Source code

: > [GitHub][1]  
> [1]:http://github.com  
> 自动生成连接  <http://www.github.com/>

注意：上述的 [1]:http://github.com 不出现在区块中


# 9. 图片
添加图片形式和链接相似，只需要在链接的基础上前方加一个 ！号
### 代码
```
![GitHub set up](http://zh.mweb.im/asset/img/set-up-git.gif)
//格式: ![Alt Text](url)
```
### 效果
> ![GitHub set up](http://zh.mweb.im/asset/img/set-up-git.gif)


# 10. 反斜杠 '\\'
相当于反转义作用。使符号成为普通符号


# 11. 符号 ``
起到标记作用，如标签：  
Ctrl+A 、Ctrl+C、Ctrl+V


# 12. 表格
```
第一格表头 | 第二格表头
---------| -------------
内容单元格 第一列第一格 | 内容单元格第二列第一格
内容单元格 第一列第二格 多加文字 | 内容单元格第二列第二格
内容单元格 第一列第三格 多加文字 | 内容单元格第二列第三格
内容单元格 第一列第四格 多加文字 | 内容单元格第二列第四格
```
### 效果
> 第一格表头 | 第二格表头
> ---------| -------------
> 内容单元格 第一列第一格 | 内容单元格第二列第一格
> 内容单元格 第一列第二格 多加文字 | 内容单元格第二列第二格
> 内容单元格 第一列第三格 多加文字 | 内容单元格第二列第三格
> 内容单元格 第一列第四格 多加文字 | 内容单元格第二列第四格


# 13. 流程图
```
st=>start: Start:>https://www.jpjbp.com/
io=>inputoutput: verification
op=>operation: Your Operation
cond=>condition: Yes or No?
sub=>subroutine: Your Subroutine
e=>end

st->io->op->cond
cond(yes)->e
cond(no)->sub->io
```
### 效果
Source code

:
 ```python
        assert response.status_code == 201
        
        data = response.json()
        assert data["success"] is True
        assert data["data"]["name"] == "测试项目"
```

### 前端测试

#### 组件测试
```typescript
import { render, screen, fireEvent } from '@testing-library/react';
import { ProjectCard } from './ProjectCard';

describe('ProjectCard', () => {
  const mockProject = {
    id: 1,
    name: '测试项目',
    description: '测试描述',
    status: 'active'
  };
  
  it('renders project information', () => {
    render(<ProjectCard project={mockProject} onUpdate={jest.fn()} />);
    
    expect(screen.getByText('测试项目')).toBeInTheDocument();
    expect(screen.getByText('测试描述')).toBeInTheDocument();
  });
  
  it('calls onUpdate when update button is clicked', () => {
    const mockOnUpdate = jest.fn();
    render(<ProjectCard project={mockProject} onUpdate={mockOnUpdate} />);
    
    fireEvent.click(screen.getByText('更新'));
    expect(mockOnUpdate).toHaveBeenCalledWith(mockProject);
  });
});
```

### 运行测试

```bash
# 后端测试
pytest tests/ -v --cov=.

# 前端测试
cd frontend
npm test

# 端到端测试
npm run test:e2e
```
○ ○ ○ ○ ○
> **Task prompt**:
Report each line above containing the string "expect".

> **Exercise output**:
    expect(screen.getByText('测试项目')).toBeInTheDocument();
    expect(screen.getByText('测试描述')).toBeInTheDocument();
    expect(mockOnUpdate).toHaveBeenCalledWith(mockProject);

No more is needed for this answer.